Tribunal Administratif de MELUN — Décision N° TA77-2401355

jeudi 14 novembre 2024

JuridictionTribunal Administratif de MELUN
SectionTribunal Administratif de MELUN
N° DossierTA77-2401355
TypeDécision
RecoursExcès de pouvoir
Avocat requérantACTIS AVOCATS

Résumé IA

Le Tribunal administratif de Melun, statuant en référé sur le fondement de l'article L. 521-3 du code de justice administrative, a pris acte du désistement de M. A de ses conclusions tendant à ce qu'il soit enjoint à la préfète du Val-de-Marne de lui délivrer un titre de voyage, celle-ci ayant établi que le document avait été mis en fabrication et retiré par l'intéressé. En conséquence, il a constaté qu'il n'y avait plus lieu de statuer sur ces conclusions. Le tribunal a également rejeté les conclusions de M. A présentées au titre des frais de justice, estimant qu'il n'y avait pas lieu d'y faire droit dans les circonstances de l'espèce.

Texte intégral

Vu la procédure suivante :

Par une requête enregistrée le 4 février 2024, M. B A, représenté par Me Hug, demande au juge des référés, sur le fondement de l'article L. 521-3 du code de justice administrative :

1°) d'enjoindre à la préfète du Val-de-Marne de lui délivrer son titre de voyage, dans un délai de sept jours, sous astreinte de 100 euros par jour de retard ;

2°) de mettre à la charge de l'État le versement à son conseil d'une somme de 2 000 euros en application de l'article L. 761-1 du code de justice administrative et de l'article 37 de la loi du 10 juillet 1991 relative à l'aide juridique

Par des mémoires en défense enregistrés le 20 février et le 12 mars 2024, la préfète du Val-de-Marne, conclut au non-lieu à statuer sur les conclusions aux fins d'injonction et d'astreinte et au rejet du surplus des conclusions de la requête, en faisant valoir que le titre de voyage de M. A a été mis en fabrication et a pu être effectivement retiré par l'intéressé le 6 mars 2024.

Par un mémoire enregistré le 3 mars 2024, M. A, représenté par Me Hug, déclare maintenir ses seules conclusions présentées au titre des frais exposés.

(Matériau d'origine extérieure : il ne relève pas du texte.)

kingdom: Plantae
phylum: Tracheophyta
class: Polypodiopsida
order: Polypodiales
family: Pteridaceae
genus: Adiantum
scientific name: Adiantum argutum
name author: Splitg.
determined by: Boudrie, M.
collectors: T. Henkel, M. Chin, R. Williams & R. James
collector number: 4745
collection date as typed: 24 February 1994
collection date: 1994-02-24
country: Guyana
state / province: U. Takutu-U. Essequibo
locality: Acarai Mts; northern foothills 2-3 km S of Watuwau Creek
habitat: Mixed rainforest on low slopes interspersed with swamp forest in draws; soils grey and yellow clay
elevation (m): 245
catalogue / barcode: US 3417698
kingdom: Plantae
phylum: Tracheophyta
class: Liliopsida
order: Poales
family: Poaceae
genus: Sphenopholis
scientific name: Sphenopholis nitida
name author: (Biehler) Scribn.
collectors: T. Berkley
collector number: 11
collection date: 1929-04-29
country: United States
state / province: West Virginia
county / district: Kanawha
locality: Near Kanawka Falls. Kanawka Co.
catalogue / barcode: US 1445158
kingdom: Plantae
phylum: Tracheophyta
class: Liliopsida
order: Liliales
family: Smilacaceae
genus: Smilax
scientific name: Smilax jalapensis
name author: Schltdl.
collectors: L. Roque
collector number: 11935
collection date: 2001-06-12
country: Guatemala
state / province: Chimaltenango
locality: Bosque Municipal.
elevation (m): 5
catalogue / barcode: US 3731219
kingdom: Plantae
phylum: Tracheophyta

Vu les autres pièces du dossier.

Vu :

- le code de l'entrée et du séjour des étrangers et du droit d'asile ;

- la loi n° 91-647 du 10 juillet 1991 ;

- le code de justice administrative.

Considérant ce qui suit :

1. Aux termes de l'article L. 521-3 du code de justice administrative : " En cas d'urgence et sur simple requête qui sera recevable même en l'absence de décision administrative préalable, le juge des référés peut ordonner toutes autres mesures utiles sans faire obstacle à l'exécution d'aucune décision ".

2. Par son mémoire enregistré le 3 mars 2024, M. A doit être regardé comme se désistant de ses conclusions aux fins d'injonction et d'astreinte. Ce désistement est pur et simple. Rien ne s'oppose à ce qu'il en soit donné acte.

3. Dans les circonstances de l'espèce, il n'y a pas lieu de faire droit aux conclusions que M. A présentées sur le fondement de l'article L. 761-1 du code de justice administrative.

O R D O N N E :

Article 1er : Il n'y a plus lieu de statuer sur les conclusions aux fins d'injonction et d'astreinte présentées par M. A.

Article 2 : Le surplus des conclusions de la requête est rejeté.

Article 3 : La présente ordonnance sera notifiée à M. B A et au ministre de l'intérieur.

Copie en sera transmise à la préfète du Val-de-Marne.

Fait à Melun, le 14 novembre 2024.

La juge des référés,

Signé : C. Ledamoisel

La République mande et ordonne au ministre de l'intérieur en ce qui le concerne ou à tous commissaires de justice à ce requis en ce qui concerne les voies de droit commun, contre les parties privées, de pourvoir à l'exécution de la présente décision.